ECLI:NL:RBMNE:2022:4671

Rechtbank Midden-Nederland

Datum uitspraak
15 november 2022
Publicatiedatum
17 november 2022
Zaaknummer
C/16/545501 / KL ZA 22-222
Instantie
Rechtbank Midden-Nederland
Type
Uitspraak
Rechtsgebied
Civiel recht; Burgerlijk procesrecht
Procedures
  • Kort geding
Rechters
Vindplaatsen
  • Rechtspraak.nl
AI samenvatting door LexboostAutomatisch gegenereerd

Executiegeschil over dwangsommen en uitleg van een eerder opgelegd verbod in franchiseovereenkomst

In deze zaak, die zich afspeelt in het kader van een kort geding, zijn de partijen Yarden Franchise B.V. en verschillende franchisenemers met elkaar in geschil over de uitleg van een eerder door de rechter opgelegd verbod en de vraag of er dwangsommen verschuldigd zijn. De rechtbank heeft op 15 november 2022 uitspraak gedaan in deze kwestie. De achtergrond van het geschil ligt in een eerdere uitspraak van 29 juli 2022, waarin Yarden Franchise werd verboden om klanten en relaties die volgens de geldende afspraken naar een franchisenemer verwezen moesten worden, door te verwijzen naar Dela. Dit verbod is door de franchisenemers als te ruim opgevat, wat heeft geleid tot de huidige procedure. De rechtbank heeft geoordeeld dat het verbod inderdaad ruimer is dan Yarden Franchise aanneemt en dat er dwangsommen verschuldigd zijn door Yarden Franchise bij overtreding van dit verbod. In reconventie hebben de franchisenemers een verhoging van de eerder opgelegde dwangsom gevorderd, omdat de oorspronkelijke dwangsom niet voldoende prikkel bood om aan het verbod te voldoen. De rechtbank heeft deze vordering toegewezen en de dwangsom verhoogd naar € 50.000 per overtreding, met een maximum van € 1.000.000. De rechtbank heeft Yarden Franchise ook veroordeeld in de proceskosten, die in totaal zijn begroot op € 2.200,00, te vermeerderen met wettelijke rente.

Uitspraak

vonnis

RECHTBANK MIDDEN-NEDERLAND

Civiel recht
handelskamer
locatie Lelystad
zaaknummer / rolnummer: C/16/545501 / KL ZA 22-222
Vonnis in kort geding van 15 november 2022
in de zaak van
de besloten vennootschap met beperkte aansprakelijkheid
YARDEN FRANCHISE B.V.,
gevestigd te Almere,
eiseres in conventie,
verweerster in reconventie,
advocaat mr. E.B.M. Brons-Stikkelbroeck te Zeist,
tegen

1.[gedaagde sub 1] ,h.o.d.n. [handelsnaam 1]

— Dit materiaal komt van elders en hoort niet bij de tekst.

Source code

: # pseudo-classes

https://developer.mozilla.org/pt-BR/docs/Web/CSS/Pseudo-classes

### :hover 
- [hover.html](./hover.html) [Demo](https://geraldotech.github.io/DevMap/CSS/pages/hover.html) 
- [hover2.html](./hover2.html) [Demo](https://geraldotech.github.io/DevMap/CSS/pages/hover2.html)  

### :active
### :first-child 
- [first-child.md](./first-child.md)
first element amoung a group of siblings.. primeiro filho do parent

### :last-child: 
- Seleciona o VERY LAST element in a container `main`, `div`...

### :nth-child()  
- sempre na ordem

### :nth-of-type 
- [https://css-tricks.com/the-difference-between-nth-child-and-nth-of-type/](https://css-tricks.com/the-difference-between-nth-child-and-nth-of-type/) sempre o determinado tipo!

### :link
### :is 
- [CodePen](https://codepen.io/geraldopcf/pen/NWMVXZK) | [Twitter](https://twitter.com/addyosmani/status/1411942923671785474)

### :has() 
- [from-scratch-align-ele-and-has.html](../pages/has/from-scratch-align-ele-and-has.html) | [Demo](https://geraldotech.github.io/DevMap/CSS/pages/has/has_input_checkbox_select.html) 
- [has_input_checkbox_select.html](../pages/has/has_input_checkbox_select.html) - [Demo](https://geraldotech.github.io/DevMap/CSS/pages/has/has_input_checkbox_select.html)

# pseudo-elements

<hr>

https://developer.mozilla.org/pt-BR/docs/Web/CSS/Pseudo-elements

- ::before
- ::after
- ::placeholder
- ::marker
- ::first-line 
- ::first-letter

wonende te [woonplaats 1] ,
2. de vennootschap onder firma
[gedaagde sub 2] V.O.F.,h.o.d.n. [handelsnaam 2] ,
gevestigd te [vestigingsplaats 1] , gemeente [gemeente 1] ,
3.
[gedaagde sub 3] ,h.o.d.n. [handelsnaam 3] ,
wonende te [woonplaats 2] ,
4.
[gedaagde sub 4] ,h.o.d.n. [handelsnaam 4] .,
wonende te [woonplaats 3] ,
5. de vennootschap onder firma
[gedaagde sub 5] V.O.F.,h.o.d.n. [handelsnaam 5] ,
gevestigd te [vestigingsplaats 2] , gemeente [gemeente 2] ,
6.
[gedaagde sub 6] ,h.o.d.n. [handelsnaam 6] ,
wonende te [woonplaats 4] ,
7.
[gedaagde sub 7] ,h.o.d.n. [handelsnaam 7] ,
wonende te [woonplaats 5] ,
gedaagden in conventie,
eisers in reconventie,
advocaat mr. M.C. Franken-Schoemaker te Houten.
Partijen zullen hierna Yarden Franchise en de Franchisenemers genoemd worden.

1.De procedure

1.1.
Het verloop van de procedure blijkt uit:
  • de dagvaarding met producties
  • de conclusie van antwoord in conventie, tevens houdende eis in reconventie, met producties
  • de aanvullende producties van de zijde van Yarden Franchise
  • de aanvullende producties van de zijde van de Franchisenemers
  • de mondelinge behandeling op 1 november 2022
  • de pleitnota van Yarden Franchise
  • de pleitnota van de Franchisenemers.
1.2.
Ten slotte is vonnis bepaald.

2.De feiten

2.1.
Yarden Franchise is een 100% dochter van Yarden Uitvaartzorg B.V (hierna Yarden Uitvaartzorg). Yarden Uitvaartzorg is een 100% dochter van Yarden Holding B.V. Deze vennootschappen samen zullen Yarden worden genoemd.
2.2.
Yarden Uitvaartzorg verzorgde uitvaarten in opdracht en voor rekening van Yarden Uitvaartverzekeringen N.V.
2.3.
De Franchisenemers hebben met Yarden Franchise een franchiseovereenkomst gesloten. Op basis van deze overeenkomst exploiteren de Franchisenemers ieder een uitvaartonderneming. Overeengekomen is dat de Franchisenemers ieder een verzorgingsgebied hebben en dat Yarden de exclusiviteit van dat verzorgingsgebied waarborgt. Bij hun uitvaarten hanteren de franchisenemers de Yarden-formule. De franchisenemers mogen ook uitvaarten verzorgen die niet via Yarden Uitvaartzorg worden aangedragen.
2.4.
Yarden heeft in 2021 besloten te stoppen met het franchisesysteem voor de afzet van haar diensten.
2.5.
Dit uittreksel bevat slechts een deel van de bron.